Sign up to take part
Registered users can ask their own questions, contribute to discussions, and be part of the Community!
Added on August 23, 2021 7:12AM
Likes: 0
Replies: 3
Hi Team,
Suppose I have a source dataset "A" with 10 Billion Records.
After that, I used a split recipe based on a column to create 7 different process lines and at the end, we have 7 final datasets with names (B, C, D, E, F, G, and H)

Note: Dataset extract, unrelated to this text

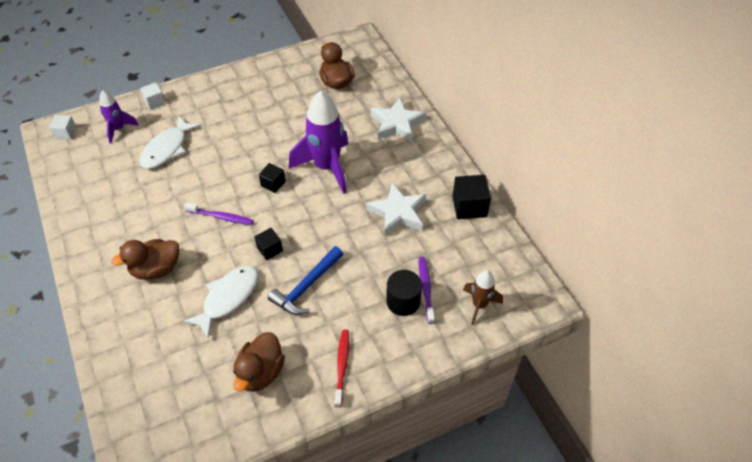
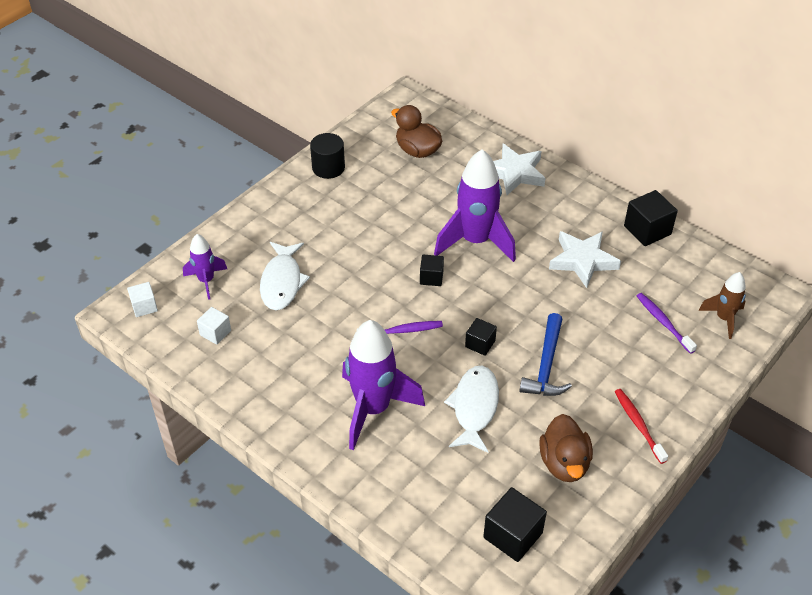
camera: 25 degrees left, 5 degrees down
(155, 102) = (225, 237): white cube -> white cube (215, 333)
(156, 269) = (373, 409): brown duck -> purple rocket
(179, 413) = (513, 535): none -> black cube
(403, 301) = (651, 342): black cylinder -> black cylinder (328, 168)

Now I want to create a single Scenario to build all 7 Datasets but I don't want to rebuild Dataset "A" every time I build the final Dataset as it will take a lot of time and it is unnecessary to re-build it all the time.
How can I do that?
Thanks in Advance
Hi,
To avoid rebuilding dataset A you can change the settings on the dataset. From Settings - Advanced you can set the Build Behavior to "Explicit" so it does not build dataset A as part of your build of the final dataset.
Hi,
Thanks for your response.
But how can we handle this in Scenario? Can we create multiple Steps and force-rebuilding only the first Step and "Build Required Dataset" for the rest Steps?
Will it work?
Thanks in Advance
Hi,
As explained here https://doc.dataiku.com/dss/latest/flow/building-datasets.html#preventing-a-dataset-from-being-built
If the dataset is explicit build then even if you select "Build Required Dataset" it will not build this dataset recursively from a scenario.
If you need to actually build this dataset you will need to add another step with build mode "build this dataset only" and add only dataset A.
Let me know if you have any other questions.